Friday, August 20, 2004

Future assured for last airworthy Bristol Freighter

Although it has not flown since 1999, it is hoped that Bristol 170 Freighter C-GYQS will fly to its new home later this month. The Freighter has been in storage at Terrace, British Columbia, since its owners, Hawkair, ceased mine work in the remote locations of Western Canada. It has now been donated to the Reynolds-Alberta Museum, at Wetaskiwin, Alberta, Canada. In early August, the fuel tank bags were replaced, and maintenance was performed on the engine blower shafts. Both Bristol Hercules engines were started for the first time in 2 years without a hitch.

The starboard Bristol Hercules starting for the first time in 2 years
The starboard Bristol Hercules starting for the first time in 2 years - photo courtesy of Sean Keating

Update 27th Aug: The aircraft made a successful 38 minute test flight on 27th August. The Captain was Scott Swanson, co-pilot was Lori Skinner and
engineer was Paul Hawkins - one of the founders of Hawkair.
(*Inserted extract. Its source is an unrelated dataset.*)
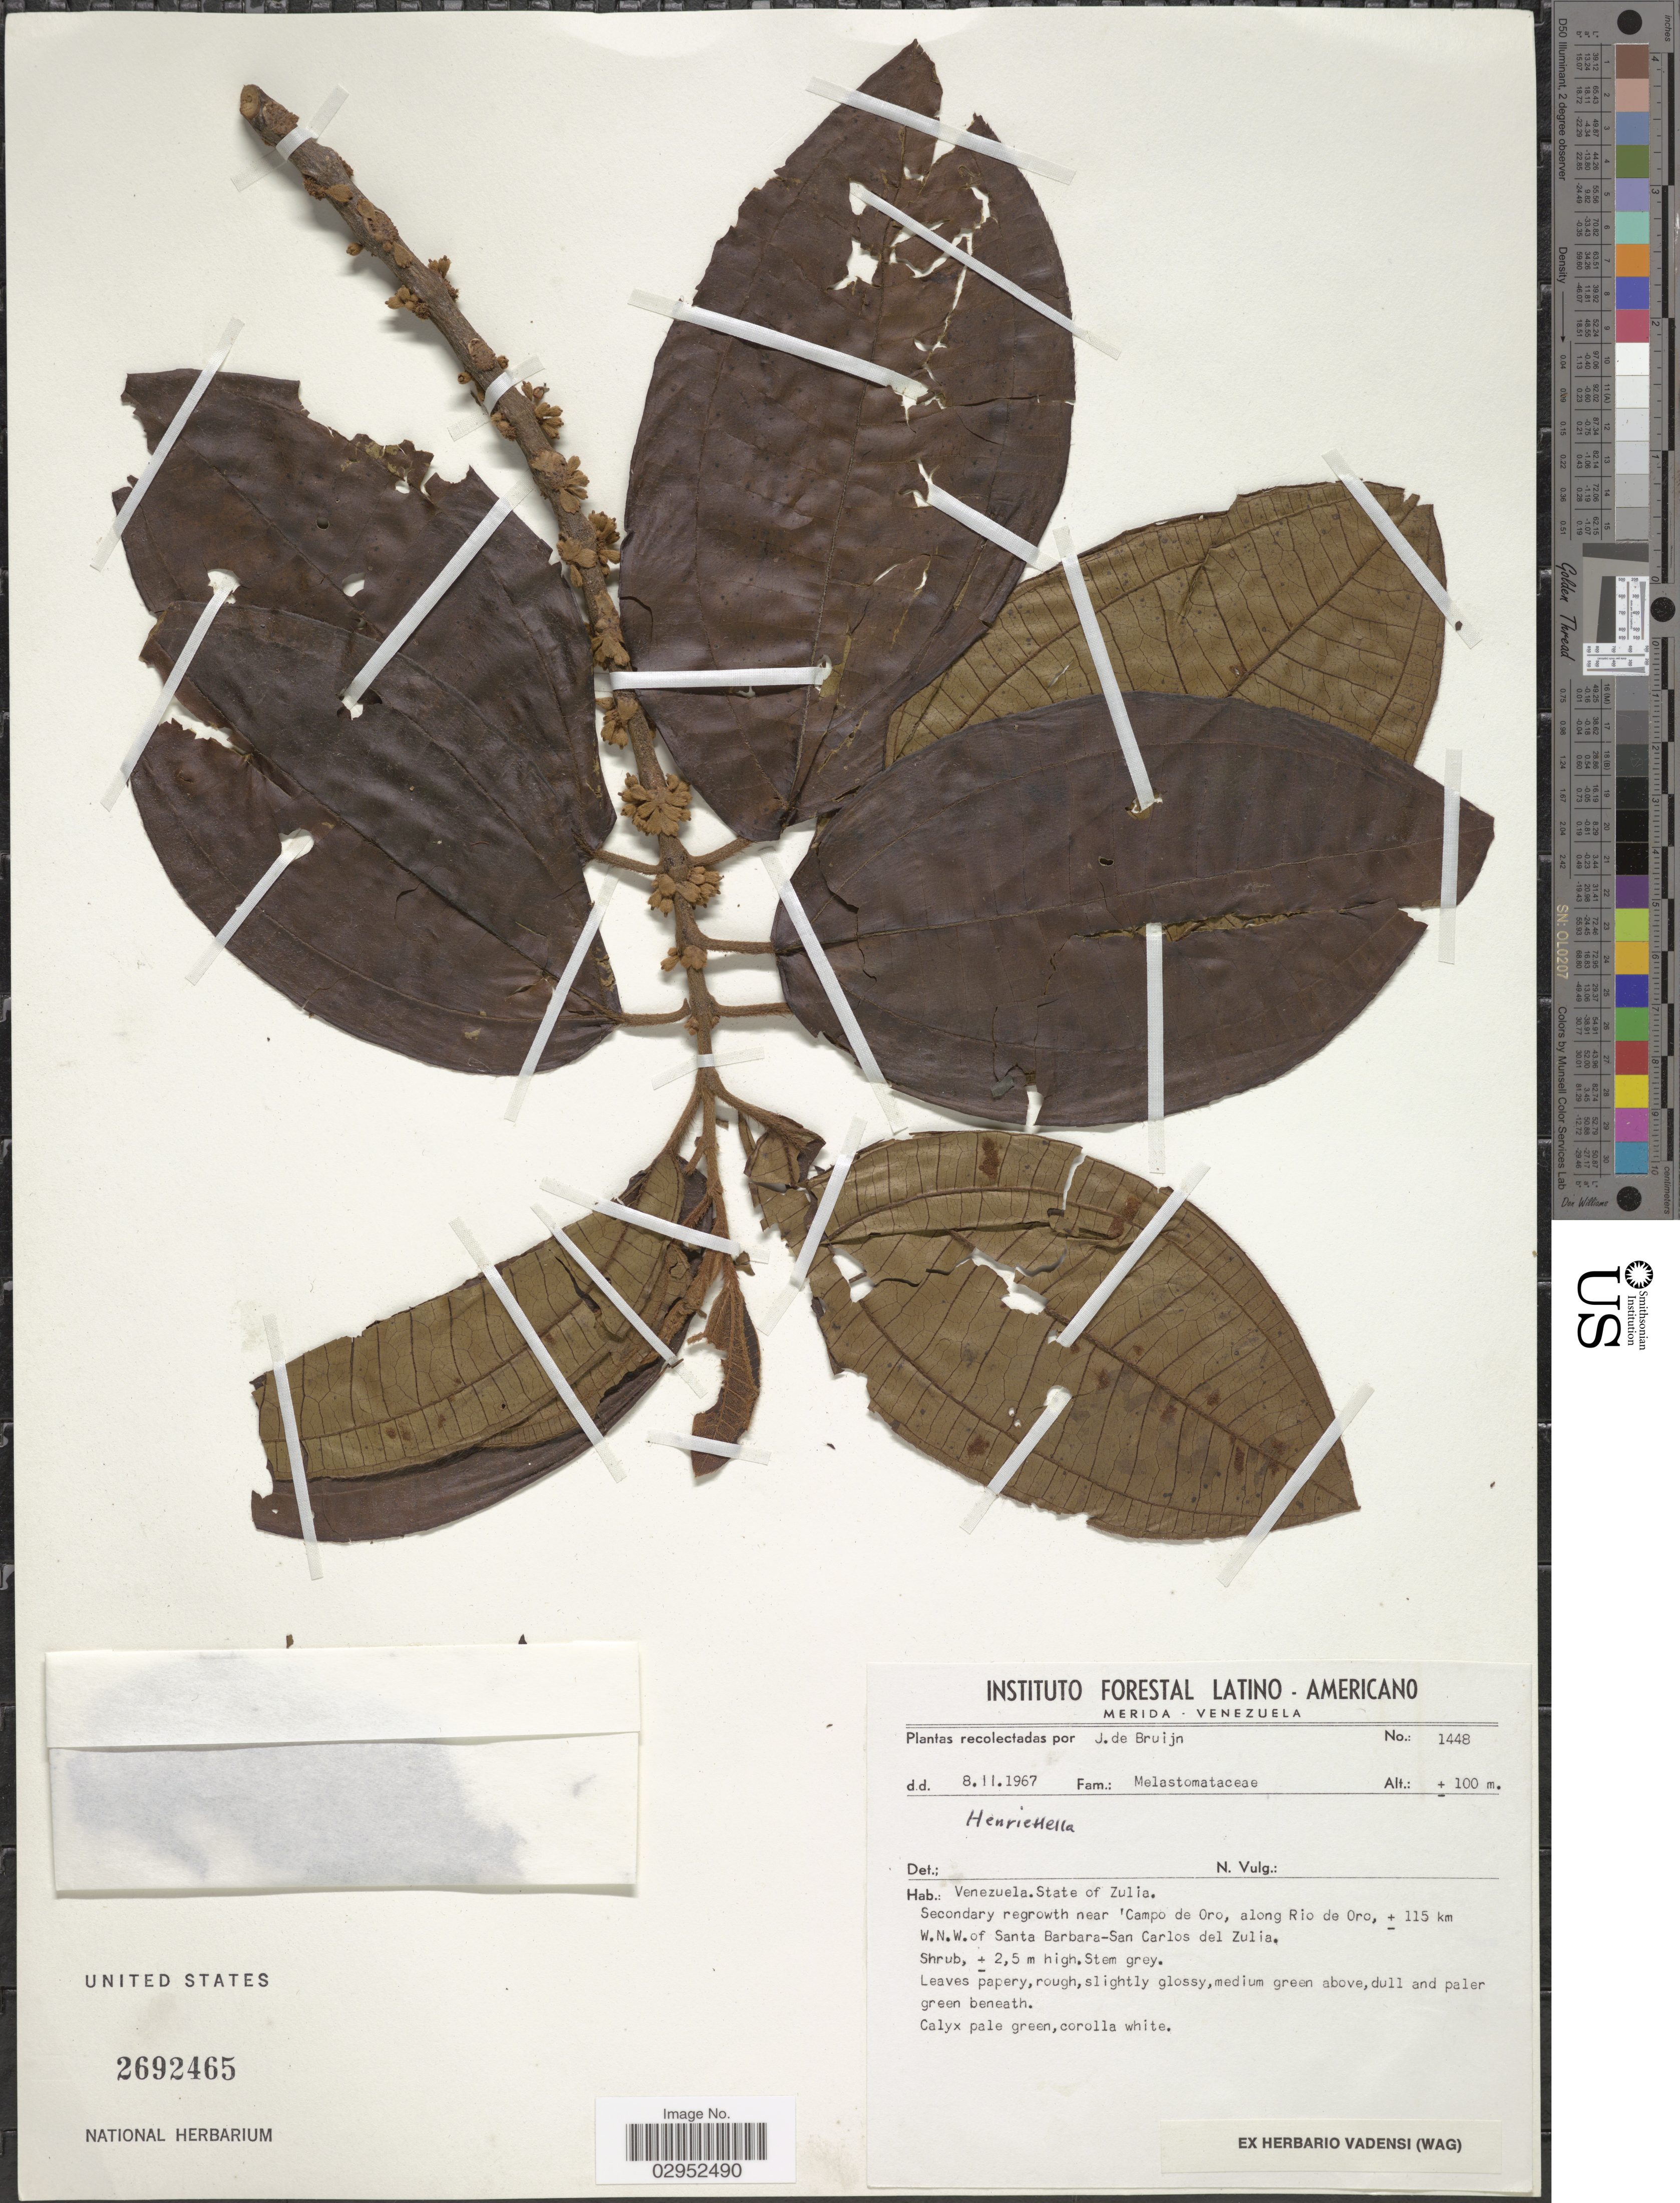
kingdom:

Delivery to Wetaskiwin is planned for 31st August, depending on weather.

Update 29th Aug: The Bristol Freighter took off from Terrace at 10.30am Local time on 29th August, and after a low pass over the airfield, it left on delivery to Wetaskiwin. The Weather over the Rockies closed in, and after about 200 miles and two hours the crew landed at Fort St. James to await better weather.

Update 30th Aug: On Monday 30th August, Quebec Sierra left Fort St. James, but this time landed at Prince George, only 80 miles further on, due to weather. The aircraft can only fly under Visual Flight Rules, and the crew have found many of the valley to be 'blocked' by cloud. The Freighter will now have to wait for a week before another attempt is made to fly her to her new home.